Wounded in life, I seek to staunch the wounds of others . . . . --xoj

"Jack Spratt’s two centavo Guide to Redemption”
©2012 by Jack Spratt All Rights Reserved

God's tapestry, all creation, my greatest value an attempt to live/love for: in gratitude, mercy, forgiveness, regardless of Age, Race, Creed, Gender, Gender Proclivities, or Generosity . . . seeking to make redemtion salvation & resurrection potential in all unique, precious, individual lives, human, plant, animal, world. . . .through words & images - Jack Spratt ... KISS

Saturday, September 8, 2012


120908 17:32 joy days & tears for my father

If she reads me, by which, I am thinking not my soul on the hoof, so much as what I write. She says little to nothing. Fortuitous! For should I know her daily attention, especially now, I'd be inhibited mute falling not silent but dead humiliated. Worse I'd become dust instant no crematoria required. 

For these days, so longed for, I'd give nor receive nothing differently; to suffer again the agonies forging the tensile strength within me; what I sense she saw upon our first conversation going on now five years ago. 

And my thesis is proven again; that to create, is to enter deeply beyond Heaven's Gate, near, if not on the throne in the lap of God embraced. And were all the rich and powerful to line the path I've walked I'd laugh ignoring their Whole or Tithe in offering for a taste of this life I've lived. So precious no relic of or the actual Jesus upon the cross twitching would compare in their collections of the arts of life. 

In Greenwich, Connecticut, then one of the three richest communities in the world, walking with my father through Hirshhorn's personal estate Sculpture Garden I innocently turned to him saying; "I own everything I can see."

Oddly indifferent. He who suggested that I read Kafka's "Metamorphosis" at thirteen or fourteen years-of-age; beginning a lifelong distrust of all governance including the Motor Vehicle Departments & The Vatican. 

And so again, once more, am I reminded of his many bequest in life; somewhat but not totally vacating his leaving me penniless at and after his death. He did call to say goodbye, but in retrospect it seemed then, and now, like the Christmas Bonus; "Have a Goose for Christmas, goose yourself out the door on your way home. Good night and goodbye." 

In another aside, another time, never repeated, he cried, "I'd like sometime to read the menu from left to right ignoring the cost." Penurious and niggardly to, not merely a flaw, but a fatal addiction; he at another time spoke longingly of conversing with H. L. Mencken to whose work dad directed my attention; lending me the, in abject despair: "I should be put to sleep like a rabid dog." No longer  reprised. 

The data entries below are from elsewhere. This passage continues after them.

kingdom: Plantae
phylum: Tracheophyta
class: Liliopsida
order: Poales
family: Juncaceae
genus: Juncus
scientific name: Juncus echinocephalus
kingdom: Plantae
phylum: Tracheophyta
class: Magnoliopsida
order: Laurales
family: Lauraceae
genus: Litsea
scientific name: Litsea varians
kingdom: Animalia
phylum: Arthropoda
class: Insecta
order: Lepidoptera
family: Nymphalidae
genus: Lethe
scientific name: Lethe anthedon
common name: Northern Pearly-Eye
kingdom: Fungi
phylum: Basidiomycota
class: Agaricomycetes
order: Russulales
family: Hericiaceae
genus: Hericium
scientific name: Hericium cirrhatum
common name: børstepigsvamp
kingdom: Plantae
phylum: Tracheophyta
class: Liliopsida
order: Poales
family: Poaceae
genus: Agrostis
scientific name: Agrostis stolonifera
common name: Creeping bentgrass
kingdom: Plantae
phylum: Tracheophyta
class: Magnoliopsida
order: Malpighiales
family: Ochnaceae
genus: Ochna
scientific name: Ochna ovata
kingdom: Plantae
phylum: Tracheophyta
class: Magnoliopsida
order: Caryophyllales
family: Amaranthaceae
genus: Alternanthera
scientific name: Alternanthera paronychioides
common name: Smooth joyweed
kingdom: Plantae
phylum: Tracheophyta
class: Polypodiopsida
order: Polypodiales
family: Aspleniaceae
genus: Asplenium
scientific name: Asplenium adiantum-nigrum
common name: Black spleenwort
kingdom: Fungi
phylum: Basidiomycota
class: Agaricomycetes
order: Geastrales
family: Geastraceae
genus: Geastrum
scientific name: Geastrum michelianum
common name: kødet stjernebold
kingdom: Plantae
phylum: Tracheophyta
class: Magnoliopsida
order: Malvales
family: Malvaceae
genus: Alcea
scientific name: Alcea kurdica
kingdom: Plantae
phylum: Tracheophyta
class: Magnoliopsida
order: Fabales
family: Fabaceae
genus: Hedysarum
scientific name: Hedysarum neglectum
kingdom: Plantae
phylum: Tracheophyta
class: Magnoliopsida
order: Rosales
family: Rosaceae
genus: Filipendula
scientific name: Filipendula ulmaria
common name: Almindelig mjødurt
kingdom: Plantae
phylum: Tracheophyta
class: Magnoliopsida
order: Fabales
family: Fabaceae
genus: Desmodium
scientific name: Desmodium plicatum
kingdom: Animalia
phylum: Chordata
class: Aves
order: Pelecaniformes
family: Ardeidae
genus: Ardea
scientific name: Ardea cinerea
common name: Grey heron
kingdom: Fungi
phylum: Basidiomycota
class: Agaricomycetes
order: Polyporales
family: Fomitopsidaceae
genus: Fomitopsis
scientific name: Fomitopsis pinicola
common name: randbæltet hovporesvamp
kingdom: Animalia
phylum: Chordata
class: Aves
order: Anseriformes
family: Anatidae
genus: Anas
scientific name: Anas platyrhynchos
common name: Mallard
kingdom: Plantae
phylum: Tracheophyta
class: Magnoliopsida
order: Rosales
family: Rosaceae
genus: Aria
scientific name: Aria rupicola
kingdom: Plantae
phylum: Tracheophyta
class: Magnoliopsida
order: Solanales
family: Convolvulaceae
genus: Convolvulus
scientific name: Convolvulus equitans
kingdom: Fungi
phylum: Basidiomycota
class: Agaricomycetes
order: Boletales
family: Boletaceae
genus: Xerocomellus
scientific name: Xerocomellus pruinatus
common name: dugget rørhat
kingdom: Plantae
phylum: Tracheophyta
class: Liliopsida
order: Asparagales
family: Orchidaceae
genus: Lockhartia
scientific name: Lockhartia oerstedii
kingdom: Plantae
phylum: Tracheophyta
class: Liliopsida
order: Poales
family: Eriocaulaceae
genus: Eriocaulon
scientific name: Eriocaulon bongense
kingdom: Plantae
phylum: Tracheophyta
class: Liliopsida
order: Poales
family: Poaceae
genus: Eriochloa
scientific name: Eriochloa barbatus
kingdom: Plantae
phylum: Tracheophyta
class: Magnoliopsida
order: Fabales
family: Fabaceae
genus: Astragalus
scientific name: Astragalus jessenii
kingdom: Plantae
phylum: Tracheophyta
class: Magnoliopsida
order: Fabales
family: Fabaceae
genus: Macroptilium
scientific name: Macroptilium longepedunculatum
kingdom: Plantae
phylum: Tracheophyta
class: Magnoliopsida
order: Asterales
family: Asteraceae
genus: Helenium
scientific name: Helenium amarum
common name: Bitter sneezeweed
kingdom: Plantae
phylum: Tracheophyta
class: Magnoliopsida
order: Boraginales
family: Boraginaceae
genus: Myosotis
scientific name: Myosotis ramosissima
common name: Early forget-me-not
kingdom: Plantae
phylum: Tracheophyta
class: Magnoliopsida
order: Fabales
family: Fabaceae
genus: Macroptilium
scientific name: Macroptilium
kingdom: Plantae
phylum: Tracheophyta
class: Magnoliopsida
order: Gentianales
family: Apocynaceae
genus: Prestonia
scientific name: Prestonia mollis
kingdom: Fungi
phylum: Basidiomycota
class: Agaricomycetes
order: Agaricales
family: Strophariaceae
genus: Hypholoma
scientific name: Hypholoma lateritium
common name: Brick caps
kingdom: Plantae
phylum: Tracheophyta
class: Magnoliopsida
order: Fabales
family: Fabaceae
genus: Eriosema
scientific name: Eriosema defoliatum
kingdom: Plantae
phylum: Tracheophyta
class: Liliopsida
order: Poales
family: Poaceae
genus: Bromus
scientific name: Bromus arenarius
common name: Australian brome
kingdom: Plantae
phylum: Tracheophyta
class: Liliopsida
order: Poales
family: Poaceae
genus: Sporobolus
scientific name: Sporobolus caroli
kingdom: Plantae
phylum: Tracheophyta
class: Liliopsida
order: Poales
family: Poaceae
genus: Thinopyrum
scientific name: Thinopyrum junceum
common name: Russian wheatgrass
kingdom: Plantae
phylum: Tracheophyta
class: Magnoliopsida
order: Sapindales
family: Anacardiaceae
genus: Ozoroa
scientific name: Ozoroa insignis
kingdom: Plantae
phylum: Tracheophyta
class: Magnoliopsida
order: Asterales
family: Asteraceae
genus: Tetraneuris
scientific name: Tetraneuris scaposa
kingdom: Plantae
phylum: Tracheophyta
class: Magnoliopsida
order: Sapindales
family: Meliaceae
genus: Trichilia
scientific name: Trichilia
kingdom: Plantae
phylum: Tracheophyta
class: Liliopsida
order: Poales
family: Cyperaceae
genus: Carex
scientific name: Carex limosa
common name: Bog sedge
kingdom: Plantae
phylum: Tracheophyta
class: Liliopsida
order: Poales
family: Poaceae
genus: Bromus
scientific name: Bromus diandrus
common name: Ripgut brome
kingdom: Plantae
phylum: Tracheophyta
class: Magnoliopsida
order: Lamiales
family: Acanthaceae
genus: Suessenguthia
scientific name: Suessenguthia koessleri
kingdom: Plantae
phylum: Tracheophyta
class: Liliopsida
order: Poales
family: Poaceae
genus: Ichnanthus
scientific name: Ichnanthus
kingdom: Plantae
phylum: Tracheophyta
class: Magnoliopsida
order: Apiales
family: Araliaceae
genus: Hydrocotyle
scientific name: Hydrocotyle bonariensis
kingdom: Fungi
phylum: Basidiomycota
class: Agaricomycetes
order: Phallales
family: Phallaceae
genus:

However as he aged, returning to electricity and radar/radio waves, would he render the life and times of Nicolas Tesla. The last time after informing me, because I had no children, wife barren, a nigger daughter and versus my slavery to him he had dedicated his entire estate to my half bother because he, Stephen E. Spratt; Commander Chuck E. Cheesed named so long before had helped dad move one day. . . .My fatal flaw was in loving him attempting to invoke love for himself. Thus abandoning my love of art. . . .A fatal cause costing me years, more years, than walking with Randy to his grave.

Finally after dragging me to Hawaii where he previously indicated an interest in purchasing property where we, he and I, could commute for his final days in my care. Upon the first morning I set up my laptop showing him real estate listings . . . "oh I've changed my mind. . . . " 

Did you know, do you care, he did know that I've been around the world five times over and despise airplanes then and the thought of flying anywhere is like unto the Jew packed cattle cars to Auschwitz the shower then the crematoria. . . .known well in advance with wife and family all of them extending backwards and forward generations to be indifferently slain. 

I can go no further for to do so would invoke my loathing of he and his second son. To name either one again and thus reenter them in Google Search would lend them more than the shit it would take to bury their ashes. 

Too empathetic

Too sensitive

Too everything passionate

To live.

. . . just off the phone, she lives another day begrudgingly M and of myself I don't honestly care either way; my bottom line.